There was also the Massachusetts Medical Society. They worried that the person who was asked to be the "witness to the patient's signed request could also be an heir." Nice to know the Mass. Medical Society has that dark a view of human nature. It's kind of surprising they don't want us all dead, with that outlook. Besides, if the patient is of sound mind, it doesn't matter.
They also state that "assisted suicide is not necessary to improve the quality of life at the end of life." Thanks for the unsubstantiated opinion there, scientific body. And also the wording of that statement is wonderful. If it's the end of life, then that means it's death. I'm pretty sure dying greatly improves the quality of one's death.
My favorite part of the Mass. Med Society's platform against the provision was that, "Doctors should not participate in assisted suicide." No reason, just because. So there and nyah.
Then there was The Western Massachusetts Pharmacists society. Sounds like a fun group. Their reason was pretty much just "because it's not helpful." Oh yeah?
I can understand being a pharmacist and being uncomfortable with dispensing this kind of drug. I can also understand keeping your mouth shut and doing your fucking job. Besides, there is no knowing if the drug was going to be dispensed at your local Walgreen's. Unlikely considering the people who need it will literally be on their death beds rather than standing in line behind the guy with the restless leg syndrome.
It really comes down to three things, this unwillingness to allow people a basic human right: Money religion, and the American family myth. Hospitals and pharmaceutical companies make a lot of money (Big Pharma: "We heart prolonged agony") off of keeping people alive just a wee bit longer. And everyone knows from The Passion of The Christ, Jesus is waaaay into suffering.
The provision was ahead in the polls for the longest time, too. Then a series of misleading commercials (By the way, is the word misleading still necessary these days when you're talking about commercials or do we all assume now that that is the norm?) financed by a ton of money mostly from out-of-state Catholic Dioceses helped to turn the tide. Big Jesus.
Some people said it was because there was no provision in the bill for alerting families as to the patient's decision. But come now, fuck family. If you've got less than six months to live and you don't want to play out your time suspended high above your bed in a thick, dark, morphine cloud with the hopes that you'll get three extra months to watch from afar as your loved ones file in to cry on your hospital sheets or stay away because they just can't handle it well, I'm cool with that. Not to mention those who don't have families anyway.
There was also some mention made that a psychiatric evaluation wasn't required. And that is true, technically. But what was required was a patient who "would have to be an adult resident who is medically determined to be mentally capable of making and communicating health care decisions."

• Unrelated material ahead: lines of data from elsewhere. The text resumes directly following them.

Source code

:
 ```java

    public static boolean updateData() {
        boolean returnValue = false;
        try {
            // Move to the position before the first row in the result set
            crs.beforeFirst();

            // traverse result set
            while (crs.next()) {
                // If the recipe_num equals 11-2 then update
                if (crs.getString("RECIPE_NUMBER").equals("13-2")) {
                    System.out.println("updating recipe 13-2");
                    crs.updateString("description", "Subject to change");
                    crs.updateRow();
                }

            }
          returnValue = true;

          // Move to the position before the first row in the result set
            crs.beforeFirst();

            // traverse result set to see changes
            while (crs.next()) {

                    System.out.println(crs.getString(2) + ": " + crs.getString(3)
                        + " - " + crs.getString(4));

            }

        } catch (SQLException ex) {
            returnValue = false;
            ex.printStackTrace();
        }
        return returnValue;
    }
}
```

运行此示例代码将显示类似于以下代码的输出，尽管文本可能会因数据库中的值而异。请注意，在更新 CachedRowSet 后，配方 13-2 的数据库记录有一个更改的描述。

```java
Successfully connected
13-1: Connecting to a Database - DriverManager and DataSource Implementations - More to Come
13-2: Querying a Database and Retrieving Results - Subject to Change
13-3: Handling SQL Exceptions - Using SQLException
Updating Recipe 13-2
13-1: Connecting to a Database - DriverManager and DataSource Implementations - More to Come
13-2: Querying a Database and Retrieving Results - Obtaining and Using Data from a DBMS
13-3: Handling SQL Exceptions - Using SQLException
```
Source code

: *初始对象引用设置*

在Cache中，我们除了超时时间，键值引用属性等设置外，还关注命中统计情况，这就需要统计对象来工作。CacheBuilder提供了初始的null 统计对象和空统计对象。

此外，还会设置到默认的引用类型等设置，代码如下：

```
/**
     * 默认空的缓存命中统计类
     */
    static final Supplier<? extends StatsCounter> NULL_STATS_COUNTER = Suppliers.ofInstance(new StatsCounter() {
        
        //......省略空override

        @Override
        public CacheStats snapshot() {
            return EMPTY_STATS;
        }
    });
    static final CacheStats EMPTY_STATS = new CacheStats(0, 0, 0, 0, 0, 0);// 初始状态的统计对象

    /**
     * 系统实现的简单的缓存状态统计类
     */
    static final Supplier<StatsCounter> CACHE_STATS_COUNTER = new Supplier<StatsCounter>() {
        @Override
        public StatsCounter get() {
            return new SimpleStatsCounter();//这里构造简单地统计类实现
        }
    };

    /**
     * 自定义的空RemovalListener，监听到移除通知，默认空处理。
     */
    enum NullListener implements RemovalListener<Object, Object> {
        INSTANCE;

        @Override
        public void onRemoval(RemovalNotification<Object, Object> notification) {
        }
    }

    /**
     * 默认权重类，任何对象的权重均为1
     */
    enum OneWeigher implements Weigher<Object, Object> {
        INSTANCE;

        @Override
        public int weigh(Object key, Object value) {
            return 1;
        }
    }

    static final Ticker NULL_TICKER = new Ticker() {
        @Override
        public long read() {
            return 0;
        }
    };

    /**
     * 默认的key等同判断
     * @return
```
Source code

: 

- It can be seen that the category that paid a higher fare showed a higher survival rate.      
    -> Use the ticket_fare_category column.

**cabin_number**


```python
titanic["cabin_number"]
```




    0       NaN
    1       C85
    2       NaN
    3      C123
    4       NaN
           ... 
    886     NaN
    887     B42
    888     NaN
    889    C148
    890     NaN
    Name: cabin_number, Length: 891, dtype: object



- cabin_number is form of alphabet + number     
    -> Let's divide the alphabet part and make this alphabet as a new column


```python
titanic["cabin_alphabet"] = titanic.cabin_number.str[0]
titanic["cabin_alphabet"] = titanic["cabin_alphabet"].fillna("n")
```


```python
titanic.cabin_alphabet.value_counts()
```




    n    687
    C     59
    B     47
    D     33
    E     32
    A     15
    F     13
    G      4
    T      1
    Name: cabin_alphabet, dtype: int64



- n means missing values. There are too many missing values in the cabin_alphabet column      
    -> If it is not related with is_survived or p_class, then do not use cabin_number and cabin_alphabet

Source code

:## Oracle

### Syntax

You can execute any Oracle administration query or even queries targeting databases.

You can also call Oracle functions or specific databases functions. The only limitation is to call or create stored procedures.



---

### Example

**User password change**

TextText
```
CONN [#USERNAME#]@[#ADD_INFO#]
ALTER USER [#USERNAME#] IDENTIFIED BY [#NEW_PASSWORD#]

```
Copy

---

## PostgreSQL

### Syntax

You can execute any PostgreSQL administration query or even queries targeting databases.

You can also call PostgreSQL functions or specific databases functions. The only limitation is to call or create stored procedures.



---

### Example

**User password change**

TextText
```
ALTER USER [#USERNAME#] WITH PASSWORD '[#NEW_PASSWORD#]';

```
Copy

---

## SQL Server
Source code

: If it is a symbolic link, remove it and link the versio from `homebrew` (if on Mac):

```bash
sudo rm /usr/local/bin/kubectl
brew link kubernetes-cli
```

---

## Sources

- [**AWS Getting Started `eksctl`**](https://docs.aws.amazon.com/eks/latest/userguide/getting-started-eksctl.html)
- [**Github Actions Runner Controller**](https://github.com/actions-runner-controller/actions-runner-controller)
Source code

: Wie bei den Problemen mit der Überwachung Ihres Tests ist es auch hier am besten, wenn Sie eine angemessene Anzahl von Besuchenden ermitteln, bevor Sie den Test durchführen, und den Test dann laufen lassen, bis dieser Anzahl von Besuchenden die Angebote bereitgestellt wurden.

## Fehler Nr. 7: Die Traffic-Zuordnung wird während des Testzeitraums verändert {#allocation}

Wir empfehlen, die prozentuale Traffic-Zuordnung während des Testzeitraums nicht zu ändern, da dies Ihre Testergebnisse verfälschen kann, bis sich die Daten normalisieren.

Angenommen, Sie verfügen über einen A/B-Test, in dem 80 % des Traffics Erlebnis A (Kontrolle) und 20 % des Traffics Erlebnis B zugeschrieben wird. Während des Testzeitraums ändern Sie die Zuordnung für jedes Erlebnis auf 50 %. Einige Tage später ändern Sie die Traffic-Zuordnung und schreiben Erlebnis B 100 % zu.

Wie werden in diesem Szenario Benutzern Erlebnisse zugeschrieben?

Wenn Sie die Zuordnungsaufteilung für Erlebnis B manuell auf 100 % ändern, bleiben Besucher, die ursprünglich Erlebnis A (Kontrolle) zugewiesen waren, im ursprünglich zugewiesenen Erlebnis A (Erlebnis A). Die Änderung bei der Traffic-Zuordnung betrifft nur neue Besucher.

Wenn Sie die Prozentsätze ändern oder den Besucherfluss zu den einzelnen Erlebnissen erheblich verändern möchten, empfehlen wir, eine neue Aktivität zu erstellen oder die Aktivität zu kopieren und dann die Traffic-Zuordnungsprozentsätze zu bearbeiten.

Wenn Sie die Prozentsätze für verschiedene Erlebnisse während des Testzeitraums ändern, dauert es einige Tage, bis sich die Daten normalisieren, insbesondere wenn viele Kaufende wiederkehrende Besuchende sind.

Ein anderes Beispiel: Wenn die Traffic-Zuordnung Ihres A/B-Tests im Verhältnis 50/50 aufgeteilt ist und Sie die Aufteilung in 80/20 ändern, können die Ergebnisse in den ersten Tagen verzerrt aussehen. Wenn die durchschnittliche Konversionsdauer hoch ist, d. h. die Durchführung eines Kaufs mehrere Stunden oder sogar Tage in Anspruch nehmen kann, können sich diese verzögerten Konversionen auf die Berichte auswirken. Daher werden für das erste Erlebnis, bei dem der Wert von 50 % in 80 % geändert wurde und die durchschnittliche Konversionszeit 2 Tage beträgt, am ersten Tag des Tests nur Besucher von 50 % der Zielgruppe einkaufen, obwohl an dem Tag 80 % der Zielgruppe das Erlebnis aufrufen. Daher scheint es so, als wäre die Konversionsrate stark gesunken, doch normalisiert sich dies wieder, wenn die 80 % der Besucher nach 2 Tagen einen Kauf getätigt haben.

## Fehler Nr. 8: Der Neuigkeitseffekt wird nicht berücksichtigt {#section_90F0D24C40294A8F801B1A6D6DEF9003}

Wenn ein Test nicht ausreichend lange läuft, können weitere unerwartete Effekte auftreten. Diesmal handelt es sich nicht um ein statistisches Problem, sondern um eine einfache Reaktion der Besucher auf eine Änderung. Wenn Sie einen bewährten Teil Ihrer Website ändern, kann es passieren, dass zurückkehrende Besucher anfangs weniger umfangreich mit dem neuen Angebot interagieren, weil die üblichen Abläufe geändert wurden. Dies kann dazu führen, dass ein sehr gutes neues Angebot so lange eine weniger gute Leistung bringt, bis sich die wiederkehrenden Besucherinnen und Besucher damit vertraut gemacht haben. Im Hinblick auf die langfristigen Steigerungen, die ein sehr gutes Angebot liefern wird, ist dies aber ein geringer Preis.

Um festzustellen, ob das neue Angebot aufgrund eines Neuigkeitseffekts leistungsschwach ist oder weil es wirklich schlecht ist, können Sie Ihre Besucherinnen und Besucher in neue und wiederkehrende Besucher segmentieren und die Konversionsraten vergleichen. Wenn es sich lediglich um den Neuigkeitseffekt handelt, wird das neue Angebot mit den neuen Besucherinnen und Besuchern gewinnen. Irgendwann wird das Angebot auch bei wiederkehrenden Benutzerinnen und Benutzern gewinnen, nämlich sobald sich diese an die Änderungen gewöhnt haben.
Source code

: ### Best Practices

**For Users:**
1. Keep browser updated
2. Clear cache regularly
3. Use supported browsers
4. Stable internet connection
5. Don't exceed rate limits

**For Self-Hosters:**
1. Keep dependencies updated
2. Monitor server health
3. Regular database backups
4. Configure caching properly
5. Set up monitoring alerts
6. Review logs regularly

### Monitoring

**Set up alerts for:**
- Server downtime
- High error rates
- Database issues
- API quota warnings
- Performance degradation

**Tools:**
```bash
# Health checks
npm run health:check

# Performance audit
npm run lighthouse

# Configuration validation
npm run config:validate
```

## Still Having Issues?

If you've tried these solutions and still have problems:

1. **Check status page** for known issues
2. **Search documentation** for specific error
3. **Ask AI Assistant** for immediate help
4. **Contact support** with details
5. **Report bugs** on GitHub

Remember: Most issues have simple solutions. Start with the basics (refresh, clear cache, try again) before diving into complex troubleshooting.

My guess, and it is merely the humble guess of a humble non-medical professional, is that most doctors would seek a psychiatric consult before they moved forward with the prescription. Could be that I'm wrong and that doctors all over the Bay State would be jauntily signing their patients lives away, ignoring both the moral quandary and the probable malpractice suit that would result in assisting the suicide of someone who right before they took the medication had been screaming how they, "needed the red pills right away" because their name was "Neo" and they were the "Chosen One."
Since a similar law was passed in Oregon in 1997, less than a thousand people have requested the pills and only about 600 actually took them. There is no panic here. No slippery slope. No sudden, giant, statistically significant uptick in the number of people who die slightly sooner than they were supposed to. There is just choice, human rights, and the legions of assholes who stand against them. Better luck next year.
*There were 5 questions total, but two of them were rhetorical.